CoA relaxes domicile rule for government employees’ wards

In an unprecedented move, the Supreme Court-appointed Committee of Administrators (CoA) has relaxed the one-year rule for wards of government employees to be considered local players. Henceforth, children of government employees on transfer are eligible to play as local players on submission of the parent’s transfer order and the Aadhaar card of the player with the new address. The CoA has taken the decision without consulting the BCCI technical committee.

In the past, the Indian cricket board considered a player as a local one only after a year’s stay in the new state when they provided any government document registered a year ago.

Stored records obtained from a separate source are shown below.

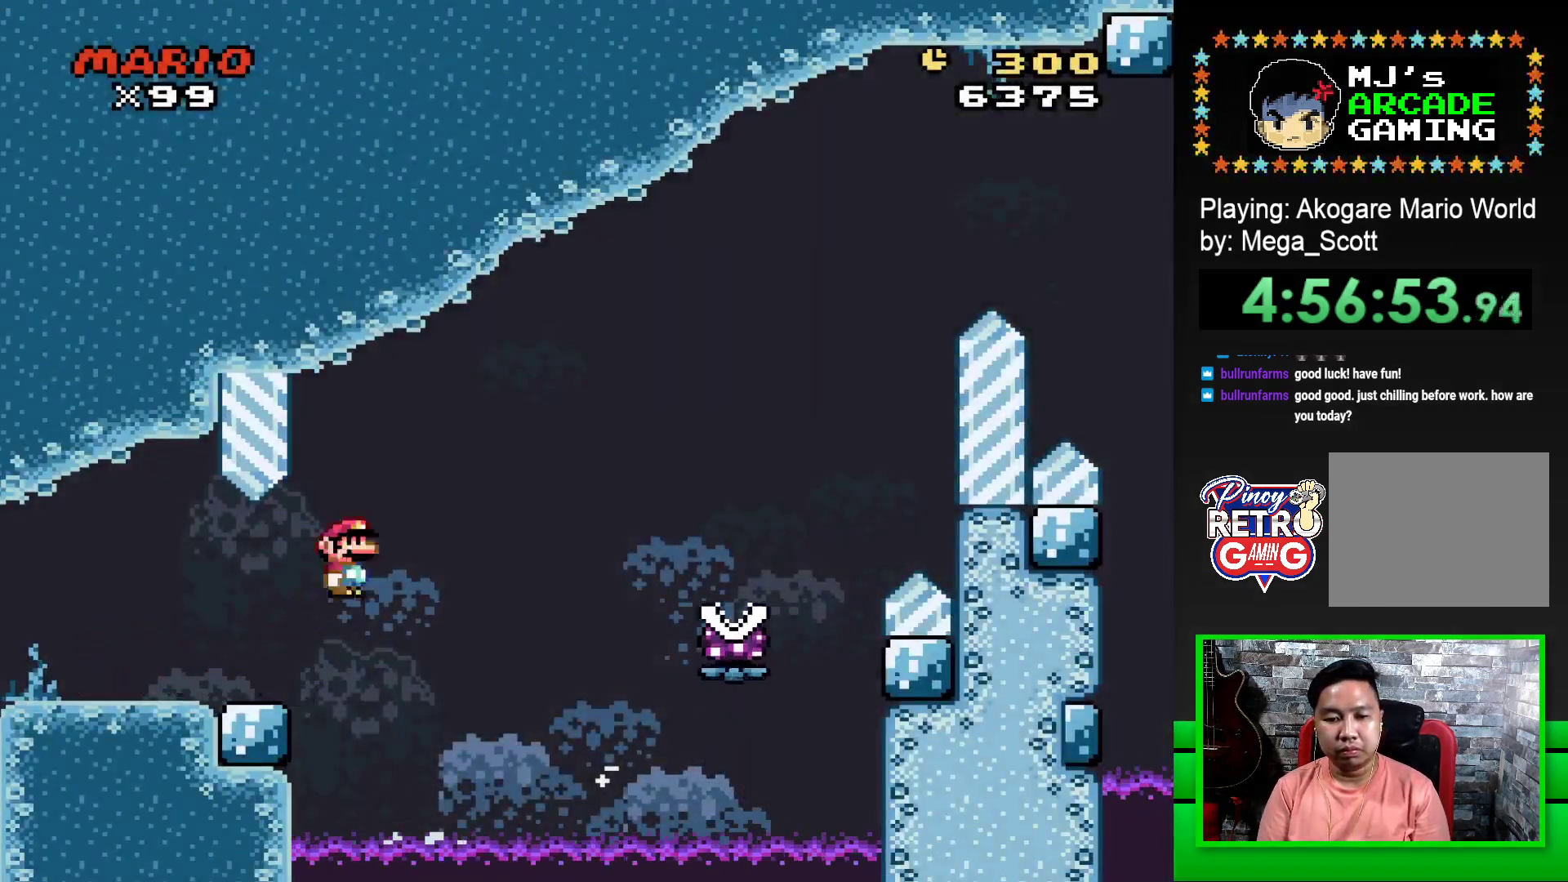
{"buttons": ["SQUARE", "DPAD_LEFT"], "events": [[17, "DPAD_RIGHT", "up"], [17, "DPAD_UP", "down"], [50, "DPAD_LEFT", "down"], [50, "DPAD_UP", "up"], [183, "CROSS", "up"], [200, "DPAD_LEFT", "up"], [283, "DPAD_LEFT", "down"], [417, "DPAD_LEFT", "up"], [483, "DPAD_LEFT", "down"]]}
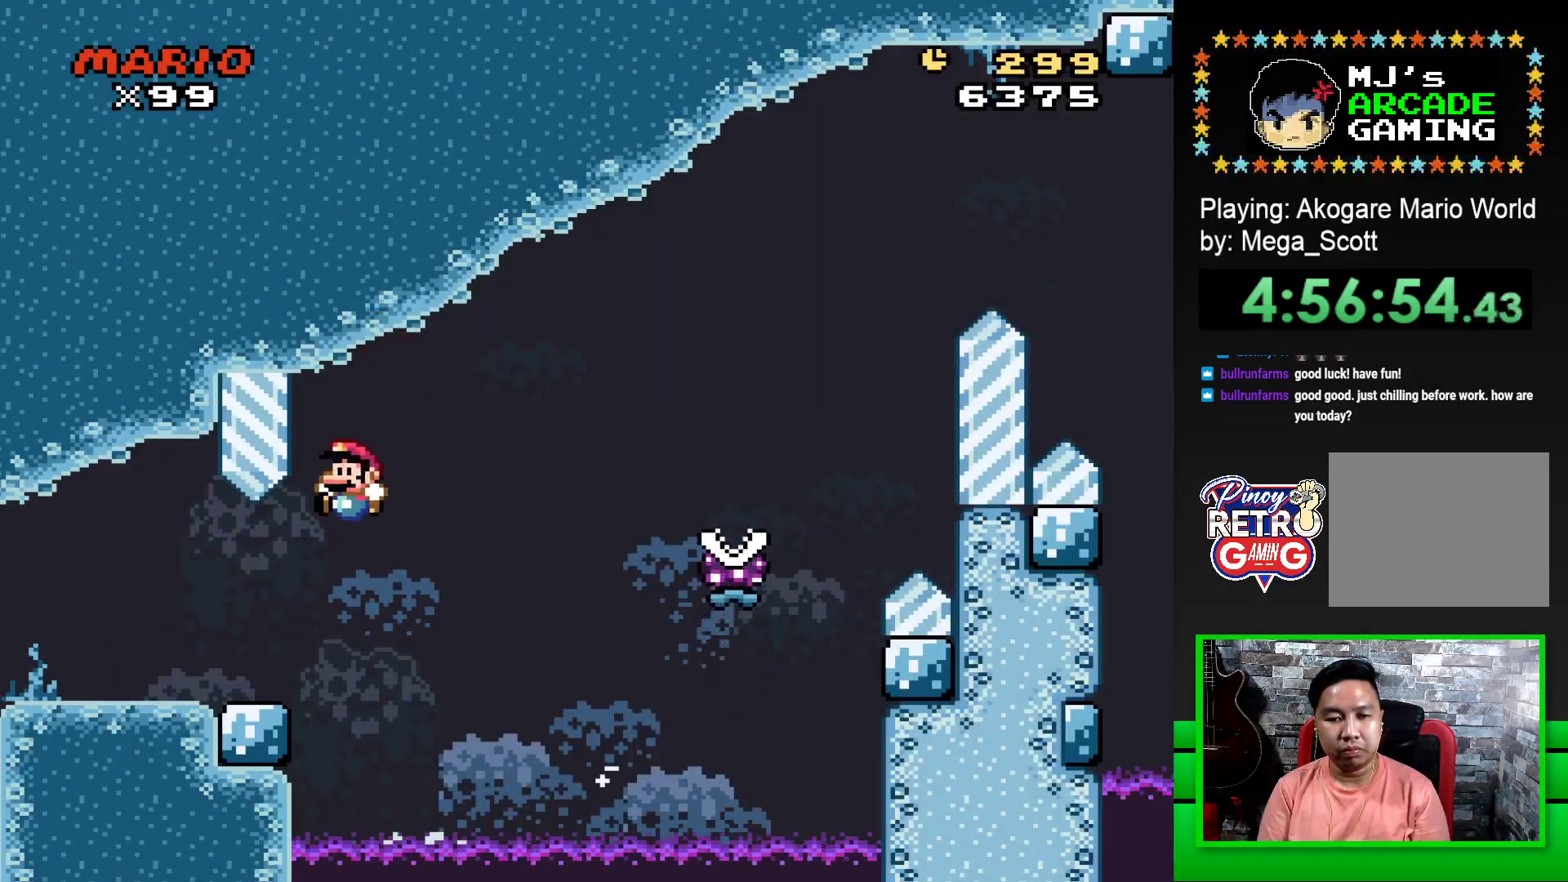
{"buttons": ["SQUARE", "DPAD_RIGHT"], "events": [[133, "DPAD_LEFT", "up"], [217, "DPAD_RIGHT", "down"]]}
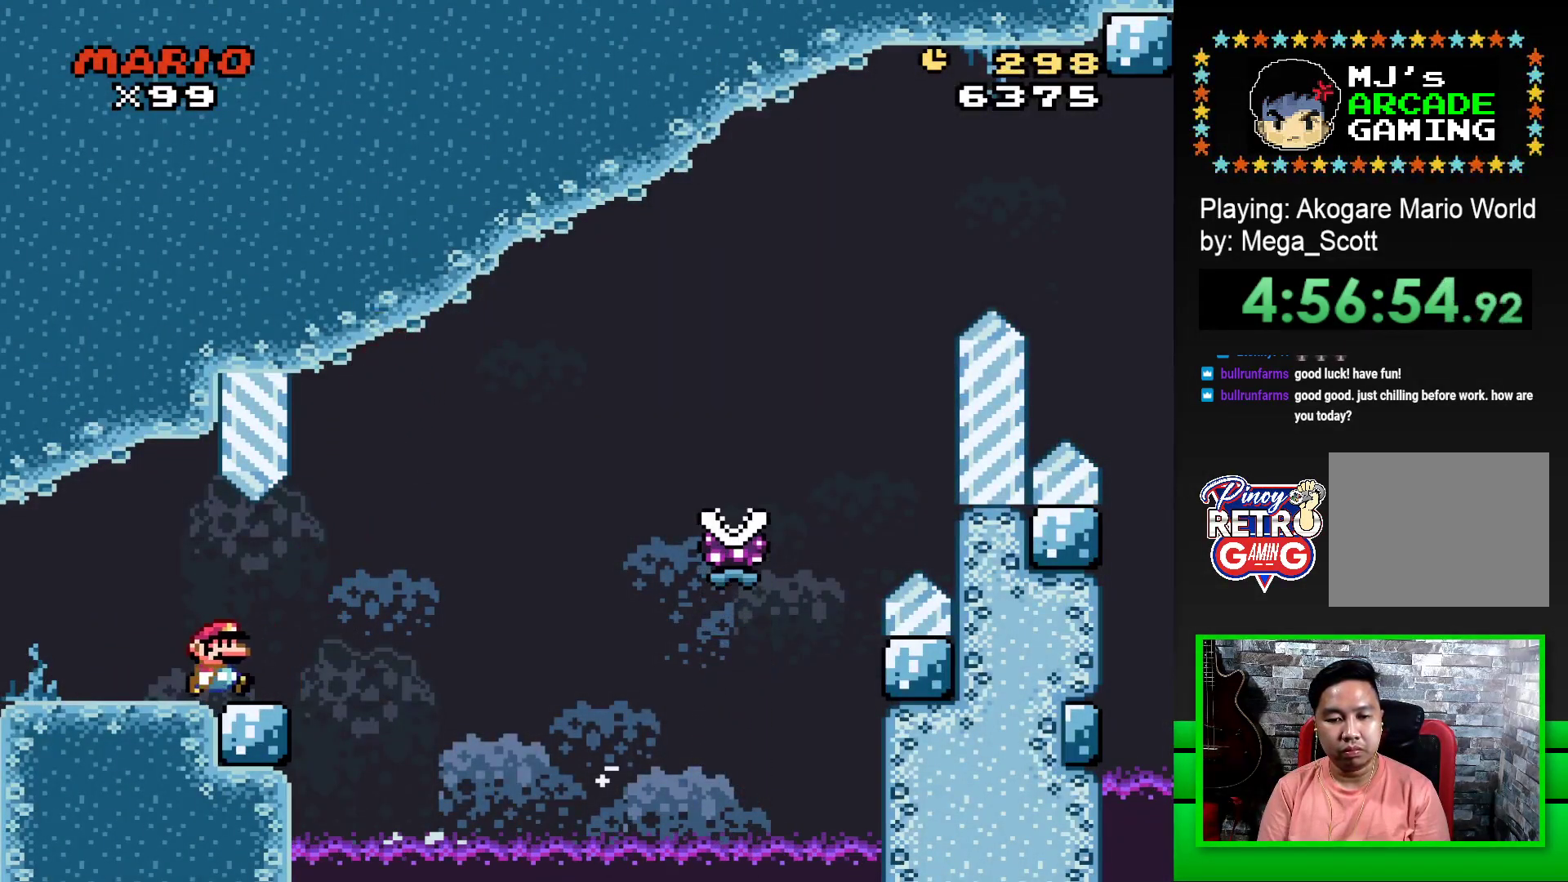
{"buttons": ["SQUARE", "R1", "DPAD_RIGHT"], "events": [[83, "R1", "down"]]}
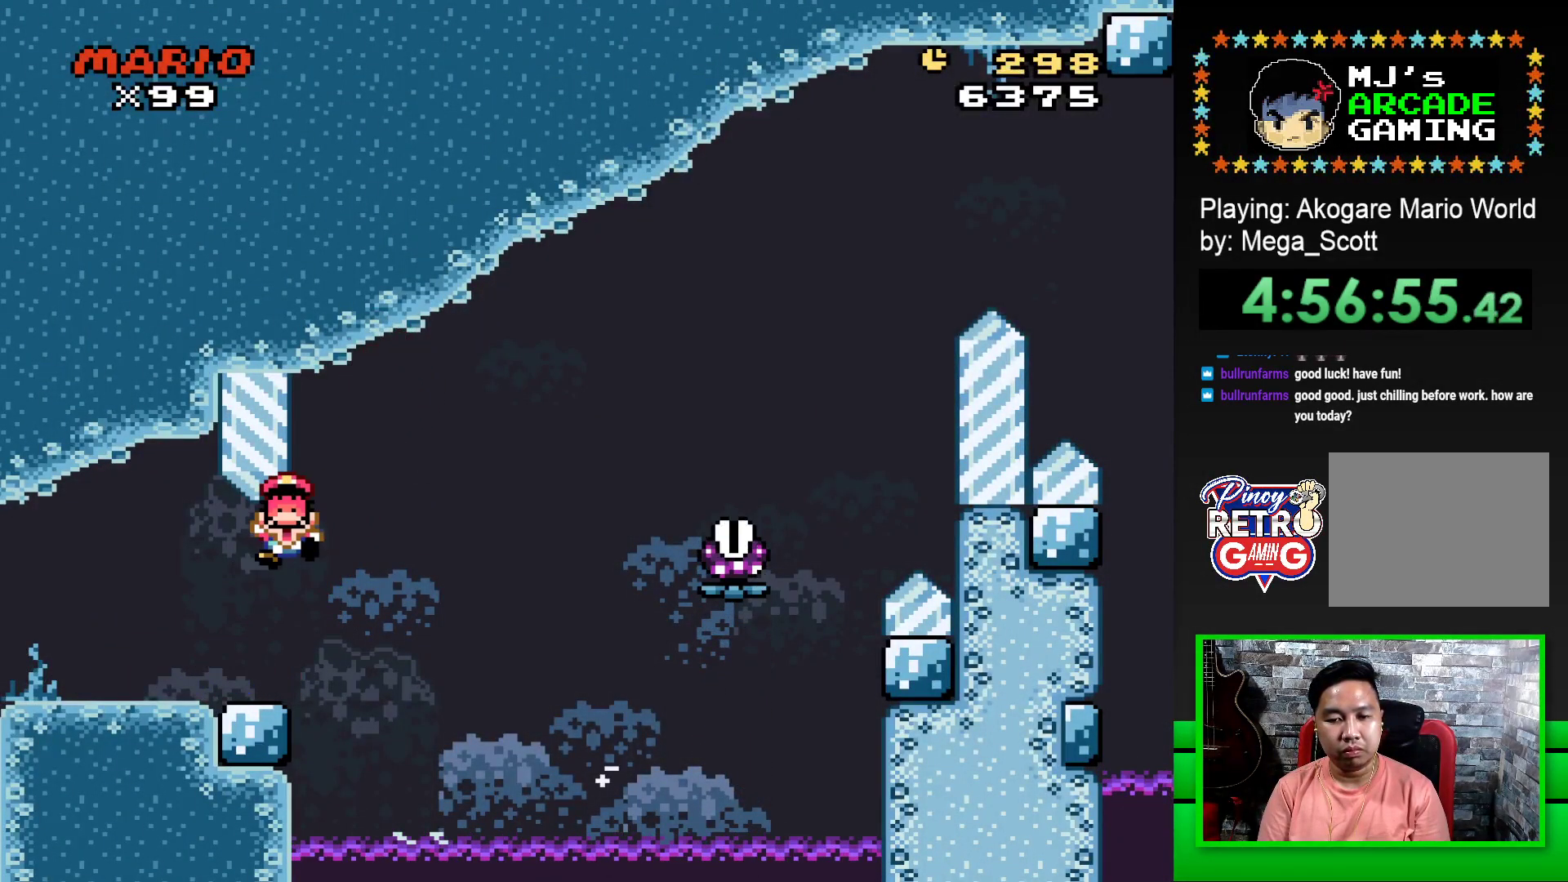
{"buttons": ["CROSS"], "events": [[117, "DPAD_RIGHT", "up"], [150, "SQUARE", "up"], [167, "R1", "up"], [300, "CROSS", "down"], [367, "CROSS", "up"], [467, "CROSS", "down"]]}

However, according to an email communication to all state associations on October 13, the CoA has decided to relax rules for wards of government employees.

Board general manager (cricket operations) Saba Karim wrote, “Under the instructions of the CoA, the BCCI, from this season onwards, has decided to relax the one-year rule laid down by the BCCI for a cricketer to be considered as a local player. Hence wards of government employees on transfer are eligible to play as a local player of that association, where the government employee has been transferred/posted subject to submission of parent’s transfer order and the Aadhaar card of the player bearing the new address.”

Karim further wrote, “The additional qualification rule will be considered, only if that particular player’s parent(s) are transferred on a government job of that Association the players intend to play in particular season.”

The decision has come as surprise to state units, especially those where government employees’ children but were not considered due to BCCI’s old rules.
The Puducherry Cricket Association raised a query whether the new rule would apply to government employees or only their children. The BCCI makes it clear that the new relaxation of rules pertains only to the children.

The issue had raised its head last month during the Vijay Hazare Trophy when Puducherry fielded a number of outstation players and had to withdraw them after complaints.

It was pointed out by them that they were given special permission by CoA, but they had to face embarrassment and had to scurry around to find and field local players. Back then, Ratnakar Shetty, convenor of Uttarakhand Cricket, had shot out a mail to BCCI CEO Rahul Johri and Karim about the issue: “I was shocked to hear that BCCI has given special permission to include more than the (cap on the) number of outstation players in the team. This kills the spirit of the game and the rules of level playing field that was aimed when the eligibility rules were framed.”

Sources in the Puducherry team had then dismissed the allegations stating that most players had links to the union territory either through work or education. Now, things have taken a turn again with the new rule brought in by the CoA, according to which wards of government employees who have been transferred only recently can also play for those respective states.